Court of Appeals of Kentucky, 2025

Ronald Williams v. Commonwealth of Kentucky

Ronald Williams v. Commonwealth of Kentucky
Court of Appeals of Kentucky · Decided April 4, 2025 · Easton

Ronald Williams v. Commonwealth of Kentucky

Opinion

RENDERED: APRIL 4, 2025; 10:00 A.M.

NOT TO BE PUBLISHED Commonwealth of Kentucky Court of Appeals NO. 2024-CA-0012-MR

RONALD WILLIAMS APPELLANT

APPEAL FROM GRAYSON CIRCUIT COURT v. HONORABLE KENNETH HAROLD GOFF, II, JUDGE ACTION NO. 21-CR-00262

COMMONWEALTH OF KENTUCKY APPELLEE

OPINION AFFIRMING ** ** ** ** ** BEFORE: EASTON, L. JONES, AND MCNEILL, JUDGES.

EASTON, JUDGE: Ronald Williams (“Williams”) entered a conditional guilty plea to several drug-related charges. After a remand by this Court for necessary findings of facts, Williams again appeals the Grayson Circuit Court’s order denying his motion to suppress evidence obtained pursuant to a search warrant of his residence. Finding no error, we affirm.

FACTUAL AND PROCEDURAL HISTORY In July 2021, a search warrant was issued for Williams’s residence, vehicle, and person. When this search warrant was executed, illegal drugs were found, which led to the charges against Williams. In January 2022, Williams filed a pro se motion which stated in full: “[T]he Defendant Ronald Dale Williams Jr. comes before the Grayson County Court to file a motion for a Franks[1] hearing.

This motion is to be heard on the next available court date.” Williams’s appointed counsel later explained to the circuit court that the motion was to suppress evidence because Williams believed the search warrant was insufficient to state probable cause.

On March 15, 2022, the circuit court held a suppression hearing.

:: Data extract ::
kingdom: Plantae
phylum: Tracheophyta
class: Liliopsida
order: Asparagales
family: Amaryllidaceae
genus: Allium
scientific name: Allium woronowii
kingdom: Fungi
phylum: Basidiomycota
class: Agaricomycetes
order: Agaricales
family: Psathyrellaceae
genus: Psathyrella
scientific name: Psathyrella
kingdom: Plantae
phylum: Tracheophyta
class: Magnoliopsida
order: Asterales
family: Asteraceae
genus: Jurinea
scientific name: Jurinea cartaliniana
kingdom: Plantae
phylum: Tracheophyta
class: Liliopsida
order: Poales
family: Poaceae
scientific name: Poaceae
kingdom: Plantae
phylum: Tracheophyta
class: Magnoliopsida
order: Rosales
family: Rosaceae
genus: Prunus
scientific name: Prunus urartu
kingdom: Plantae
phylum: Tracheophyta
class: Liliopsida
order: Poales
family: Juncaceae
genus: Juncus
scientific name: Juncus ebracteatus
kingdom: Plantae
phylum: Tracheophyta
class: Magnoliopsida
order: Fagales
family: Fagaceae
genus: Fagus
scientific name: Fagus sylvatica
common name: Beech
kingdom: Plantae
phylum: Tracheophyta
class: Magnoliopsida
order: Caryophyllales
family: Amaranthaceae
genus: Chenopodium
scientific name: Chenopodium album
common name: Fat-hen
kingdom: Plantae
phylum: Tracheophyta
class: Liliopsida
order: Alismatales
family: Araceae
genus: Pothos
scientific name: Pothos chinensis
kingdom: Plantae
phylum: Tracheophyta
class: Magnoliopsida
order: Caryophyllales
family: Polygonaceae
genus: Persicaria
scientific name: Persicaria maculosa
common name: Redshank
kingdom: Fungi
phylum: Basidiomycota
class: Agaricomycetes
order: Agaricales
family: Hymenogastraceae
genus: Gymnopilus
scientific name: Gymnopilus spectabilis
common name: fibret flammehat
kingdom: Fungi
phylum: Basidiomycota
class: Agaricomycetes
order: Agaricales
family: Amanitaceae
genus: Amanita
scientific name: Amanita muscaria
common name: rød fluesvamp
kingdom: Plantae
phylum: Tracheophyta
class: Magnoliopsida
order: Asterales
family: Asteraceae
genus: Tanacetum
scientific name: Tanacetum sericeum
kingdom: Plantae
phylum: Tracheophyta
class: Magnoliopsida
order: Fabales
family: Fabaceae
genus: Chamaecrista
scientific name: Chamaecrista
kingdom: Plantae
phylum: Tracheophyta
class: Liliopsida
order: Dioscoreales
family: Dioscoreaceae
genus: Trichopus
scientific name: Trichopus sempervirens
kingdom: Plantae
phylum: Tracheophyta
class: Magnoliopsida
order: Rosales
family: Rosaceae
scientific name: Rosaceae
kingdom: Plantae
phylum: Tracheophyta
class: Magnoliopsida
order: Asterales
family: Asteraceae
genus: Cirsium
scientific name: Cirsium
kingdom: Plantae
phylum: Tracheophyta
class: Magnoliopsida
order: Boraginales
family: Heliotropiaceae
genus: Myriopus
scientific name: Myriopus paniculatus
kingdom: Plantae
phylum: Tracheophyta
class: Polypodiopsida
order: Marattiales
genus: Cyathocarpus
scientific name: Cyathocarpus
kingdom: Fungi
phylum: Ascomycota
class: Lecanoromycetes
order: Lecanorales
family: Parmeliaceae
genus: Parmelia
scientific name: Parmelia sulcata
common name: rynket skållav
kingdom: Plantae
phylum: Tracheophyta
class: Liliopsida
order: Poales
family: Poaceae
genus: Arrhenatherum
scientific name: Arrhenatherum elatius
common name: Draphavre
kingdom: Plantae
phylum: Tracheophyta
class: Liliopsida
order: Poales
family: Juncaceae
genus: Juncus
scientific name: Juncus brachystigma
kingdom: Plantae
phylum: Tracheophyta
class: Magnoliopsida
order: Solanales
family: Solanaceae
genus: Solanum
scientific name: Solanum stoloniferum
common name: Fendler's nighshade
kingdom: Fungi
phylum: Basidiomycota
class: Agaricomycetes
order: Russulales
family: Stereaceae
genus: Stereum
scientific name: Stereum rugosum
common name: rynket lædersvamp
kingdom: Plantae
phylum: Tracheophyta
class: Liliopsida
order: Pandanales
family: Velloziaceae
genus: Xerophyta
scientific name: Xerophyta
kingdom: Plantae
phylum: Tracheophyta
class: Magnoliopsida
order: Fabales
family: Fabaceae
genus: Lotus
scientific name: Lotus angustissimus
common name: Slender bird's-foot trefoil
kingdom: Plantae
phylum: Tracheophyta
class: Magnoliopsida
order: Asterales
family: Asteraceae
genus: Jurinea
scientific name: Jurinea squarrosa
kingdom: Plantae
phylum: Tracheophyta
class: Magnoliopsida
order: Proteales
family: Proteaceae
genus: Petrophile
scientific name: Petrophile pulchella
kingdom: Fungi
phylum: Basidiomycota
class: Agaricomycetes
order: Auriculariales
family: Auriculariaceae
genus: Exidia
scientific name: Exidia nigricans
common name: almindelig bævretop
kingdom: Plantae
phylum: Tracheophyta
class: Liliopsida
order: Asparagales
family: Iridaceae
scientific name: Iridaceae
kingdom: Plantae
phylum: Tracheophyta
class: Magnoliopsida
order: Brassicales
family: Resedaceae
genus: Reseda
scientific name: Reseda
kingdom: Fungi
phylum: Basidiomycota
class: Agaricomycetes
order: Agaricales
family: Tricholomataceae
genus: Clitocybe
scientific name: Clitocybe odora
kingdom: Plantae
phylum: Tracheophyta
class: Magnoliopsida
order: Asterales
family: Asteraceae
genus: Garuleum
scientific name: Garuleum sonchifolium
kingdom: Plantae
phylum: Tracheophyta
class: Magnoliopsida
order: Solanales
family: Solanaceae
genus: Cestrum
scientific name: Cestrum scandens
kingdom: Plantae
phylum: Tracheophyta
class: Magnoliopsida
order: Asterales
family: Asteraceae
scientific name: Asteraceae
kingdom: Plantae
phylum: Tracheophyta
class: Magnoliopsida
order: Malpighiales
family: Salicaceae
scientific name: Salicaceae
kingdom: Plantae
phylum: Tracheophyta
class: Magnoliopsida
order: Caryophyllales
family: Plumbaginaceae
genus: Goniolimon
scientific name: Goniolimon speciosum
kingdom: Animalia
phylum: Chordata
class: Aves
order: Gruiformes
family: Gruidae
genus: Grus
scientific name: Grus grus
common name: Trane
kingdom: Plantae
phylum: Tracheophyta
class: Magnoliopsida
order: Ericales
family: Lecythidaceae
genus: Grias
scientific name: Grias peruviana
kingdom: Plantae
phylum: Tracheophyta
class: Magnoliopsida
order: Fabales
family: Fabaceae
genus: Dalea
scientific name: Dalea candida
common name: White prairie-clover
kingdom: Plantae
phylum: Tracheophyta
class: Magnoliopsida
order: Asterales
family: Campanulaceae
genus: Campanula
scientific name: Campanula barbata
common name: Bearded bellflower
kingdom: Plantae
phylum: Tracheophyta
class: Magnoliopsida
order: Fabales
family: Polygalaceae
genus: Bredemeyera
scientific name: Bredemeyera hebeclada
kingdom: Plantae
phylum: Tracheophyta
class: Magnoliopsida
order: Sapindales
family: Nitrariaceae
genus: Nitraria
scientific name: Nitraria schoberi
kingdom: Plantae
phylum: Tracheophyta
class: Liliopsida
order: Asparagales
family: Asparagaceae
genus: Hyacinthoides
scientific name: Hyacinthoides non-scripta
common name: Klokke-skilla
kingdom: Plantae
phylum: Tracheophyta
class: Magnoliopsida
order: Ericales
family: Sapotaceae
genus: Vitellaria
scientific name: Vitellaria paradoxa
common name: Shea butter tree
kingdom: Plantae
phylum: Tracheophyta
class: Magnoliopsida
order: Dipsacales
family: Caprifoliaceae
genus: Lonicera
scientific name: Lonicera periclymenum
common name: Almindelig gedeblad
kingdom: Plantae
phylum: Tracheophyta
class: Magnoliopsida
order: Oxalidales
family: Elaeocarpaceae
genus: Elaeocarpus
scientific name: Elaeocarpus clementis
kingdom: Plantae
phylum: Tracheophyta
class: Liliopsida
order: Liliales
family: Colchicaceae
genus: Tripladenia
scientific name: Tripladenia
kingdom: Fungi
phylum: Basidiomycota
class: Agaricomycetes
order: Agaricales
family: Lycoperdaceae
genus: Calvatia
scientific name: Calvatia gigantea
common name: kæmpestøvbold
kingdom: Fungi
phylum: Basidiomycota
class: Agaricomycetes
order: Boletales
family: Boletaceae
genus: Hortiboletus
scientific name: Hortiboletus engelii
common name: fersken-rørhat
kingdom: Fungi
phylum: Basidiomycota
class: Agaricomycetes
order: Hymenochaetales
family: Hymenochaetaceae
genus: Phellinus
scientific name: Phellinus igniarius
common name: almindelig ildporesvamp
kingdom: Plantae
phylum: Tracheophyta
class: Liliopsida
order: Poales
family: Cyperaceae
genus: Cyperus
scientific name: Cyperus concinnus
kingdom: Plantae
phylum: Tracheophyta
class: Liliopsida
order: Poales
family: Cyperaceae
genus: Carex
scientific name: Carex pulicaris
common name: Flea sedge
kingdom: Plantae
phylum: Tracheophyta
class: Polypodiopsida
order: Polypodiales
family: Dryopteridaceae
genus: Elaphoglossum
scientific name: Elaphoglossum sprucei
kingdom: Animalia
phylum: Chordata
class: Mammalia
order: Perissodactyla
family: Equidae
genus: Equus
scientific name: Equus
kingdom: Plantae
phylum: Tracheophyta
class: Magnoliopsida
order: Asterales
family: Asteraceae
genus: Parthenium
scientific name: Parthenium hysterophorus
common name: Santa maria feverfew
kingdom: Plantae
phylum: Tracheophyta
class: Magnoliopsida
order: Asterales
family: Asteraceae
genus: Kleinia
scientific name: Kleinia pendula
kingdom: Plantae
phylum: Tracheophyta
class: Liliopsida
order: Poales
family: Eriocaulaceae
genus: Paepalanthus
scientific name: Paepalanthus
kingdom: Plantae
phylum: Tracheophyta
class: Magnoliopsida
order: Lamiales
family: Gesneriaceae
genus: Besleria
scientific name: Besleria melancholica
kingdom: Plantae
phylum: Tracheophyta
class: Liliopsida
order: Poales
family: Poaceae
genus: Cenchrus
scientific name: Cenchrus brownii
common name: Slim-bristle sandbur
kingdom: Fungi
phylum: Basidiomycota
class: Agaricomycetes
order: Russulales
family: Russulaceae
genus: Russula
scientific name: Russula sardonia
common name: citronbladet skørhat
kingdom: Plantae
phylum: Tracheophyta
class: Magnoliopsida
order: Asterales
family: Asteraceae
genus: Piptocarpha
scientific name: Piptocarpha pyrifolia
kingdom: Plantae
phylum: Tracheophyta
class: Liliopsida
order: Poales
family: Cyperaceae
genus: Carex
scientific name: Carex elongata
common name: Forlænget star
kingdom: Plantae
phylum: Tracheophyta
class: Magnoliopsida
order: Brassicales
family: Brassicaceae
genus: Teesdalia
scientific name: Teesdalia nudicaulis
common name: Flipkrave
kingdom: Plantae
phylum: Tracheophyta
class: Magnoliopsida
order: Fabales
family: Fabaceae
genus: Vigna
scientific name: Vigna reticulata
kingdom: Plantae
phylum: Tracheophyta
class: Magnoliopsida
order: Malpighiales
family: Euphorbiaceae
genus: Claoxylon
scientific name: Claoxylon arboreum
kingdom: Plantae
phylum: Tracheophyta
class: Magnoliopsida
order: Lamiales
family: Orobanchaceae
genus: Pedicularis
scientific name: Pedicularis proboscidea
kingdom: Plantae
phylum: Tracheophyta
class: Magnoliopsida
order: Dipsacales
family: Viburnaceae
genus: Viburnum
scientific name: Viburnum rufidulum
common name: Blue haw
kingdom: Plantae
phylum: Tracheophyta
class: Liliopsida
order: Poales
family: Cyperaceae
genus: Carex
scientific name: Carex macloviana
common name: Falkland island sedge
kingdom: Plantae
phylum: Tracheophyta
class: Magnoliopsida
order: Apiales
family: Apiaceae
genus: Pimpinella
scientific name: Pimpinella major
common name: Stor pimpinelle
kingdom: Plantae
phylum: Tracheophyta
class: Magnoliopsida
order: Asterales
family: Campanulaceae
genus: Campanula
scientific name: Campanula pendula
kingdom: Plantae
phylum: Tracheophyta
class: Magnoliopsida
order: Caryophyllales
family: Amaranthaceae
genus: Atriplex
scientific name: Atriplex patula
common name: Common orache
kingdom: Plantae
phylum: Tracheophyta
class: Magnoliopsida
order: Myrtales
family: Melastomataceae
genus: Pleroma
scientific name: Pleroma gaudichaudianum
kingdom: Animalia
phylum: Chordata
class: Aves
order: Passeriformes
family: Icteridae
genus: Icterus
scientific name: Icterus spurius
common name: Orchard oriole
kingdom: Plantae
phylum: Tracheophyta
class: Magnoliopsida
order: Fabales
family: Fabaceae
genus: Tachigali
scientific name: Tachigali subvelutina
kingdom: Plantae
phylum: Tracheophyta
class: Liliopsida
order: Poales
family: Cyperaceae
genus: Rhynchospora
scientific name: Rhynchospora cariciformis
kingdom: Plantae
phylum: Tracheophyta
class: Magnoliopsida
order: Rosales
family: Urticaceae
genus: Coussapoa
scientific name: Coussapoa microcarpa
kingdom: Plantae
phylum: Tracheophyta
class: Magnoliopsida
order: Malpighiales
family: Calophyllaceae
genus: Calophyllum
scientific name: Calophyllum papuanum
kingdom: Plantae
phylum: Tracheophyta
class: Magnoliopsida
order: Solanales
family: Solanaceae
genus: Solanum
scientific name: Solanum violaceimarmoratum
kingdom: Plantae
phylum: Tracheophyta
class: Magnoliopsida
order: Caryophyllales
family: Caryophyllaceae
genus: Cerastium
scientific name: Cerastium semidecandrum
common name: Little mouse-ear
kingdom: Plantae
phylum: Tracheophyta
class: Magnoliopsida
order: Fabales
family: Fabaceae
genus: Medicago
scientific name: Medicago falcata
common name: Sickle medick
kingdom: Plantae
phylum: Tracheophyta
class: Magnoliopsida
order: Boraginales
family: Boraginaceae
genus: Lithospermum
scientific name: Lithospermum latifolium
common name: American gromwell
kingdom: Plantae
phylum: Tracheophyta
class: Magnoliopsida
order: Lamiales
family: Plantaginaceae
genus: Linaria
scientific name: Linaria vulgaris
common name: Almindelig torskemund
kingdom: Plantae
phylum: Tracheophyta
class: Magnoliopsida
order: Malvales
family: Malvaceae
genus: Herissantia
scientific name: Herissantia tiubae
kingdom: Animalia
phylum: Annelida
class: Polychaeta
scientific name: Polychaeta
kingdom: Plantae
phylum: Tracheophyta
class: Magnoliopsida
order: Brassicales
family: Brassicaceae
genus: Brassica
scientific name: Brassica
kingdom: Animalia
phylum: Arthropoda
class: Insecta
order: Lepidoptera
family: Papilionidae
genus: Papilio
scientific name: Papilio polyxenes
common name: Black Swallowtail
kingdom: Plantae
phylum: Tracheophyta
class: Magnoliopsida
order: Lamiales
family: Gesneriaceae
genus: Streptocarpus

:: What to work on ::
[1] In the court opinion, what places or persons did the July 2021 search warrant cover? List them all.
[2] Write out the part of the court opinion starting at "EASTON, JUDGE: Ronald" and ending at "error, we affirm.", word for word.
[3] Extend the court opinion on the Williams appeal past its final sentence.

:: Answers to this exercise ::
[1] Williams's residence, his vehicle, and his person.

[2]
EASTON, JUDGE: Ronald Williams (“Williams”) entered a conditional guilty plea to several drug-related charges. After a remand by this Court for necessary findings of facts, Williams again appeals the Grayson Circuit Court’s order denying his motion to suppress evidence obtained pursuant to a search warrant of his residence. Finding no error, we affirm.

[3]
Detective Jesse Townsend (“Detective Townsend”) with the Leitchfield Police Department assigned to the Greater Hardin County Narcotics Task Force testified about the affidavit he prepared in applying for a search warrant of Williams’s residence. Detective Townsend relied on information provided to him separately by a confidential informant (“CI”), an unnamed woman who previously resided

Referencing Franks v. Delaware, 438 U.S. 154, 155-56, 98 S. Ct. 2674, 2676, 57 L. Ed. 2d 667 (1978), in which the United States Supreme Court held “where the defendant makes a substantial preliminary showing that a false statement knowingly and intentionally, or with reckless disregard for the truth, was included by the affiant in the warrant affidavit, and if the allegedly false statement is necessary to the finding of probable cause, the Fourth Amendment requires that a hearing be held at the defendant’s request.”

-2- with Williams, and two other identified women who claimed their friend was missing and was at Williams’s residence.

The CI told Detective Townsend that a drug dealer named “JJ” lived at Williams’s address. The CI had neither been to Williams’s residence nor personally bought drugs from him. The CI also reported that a woman had been traded for drugs to Williams. Another unnamed woman reported that she had lived with Williams and claimed to have been drugged and raped by Williams. She stated Williams keeps drugs hidden in his residence, as well as in a “fanny pack” on his person.

Williams testified during the suppression hearing. He claimed the woman who alleged he drugged and raped her was an ex-girlfriend who made the report because he had kicked her out. He also denied that any missing women had ever been located at his house or that any law enforcement had come to investigate missing women. Williams did acknowledge that he lived at the address listed on the search warrant.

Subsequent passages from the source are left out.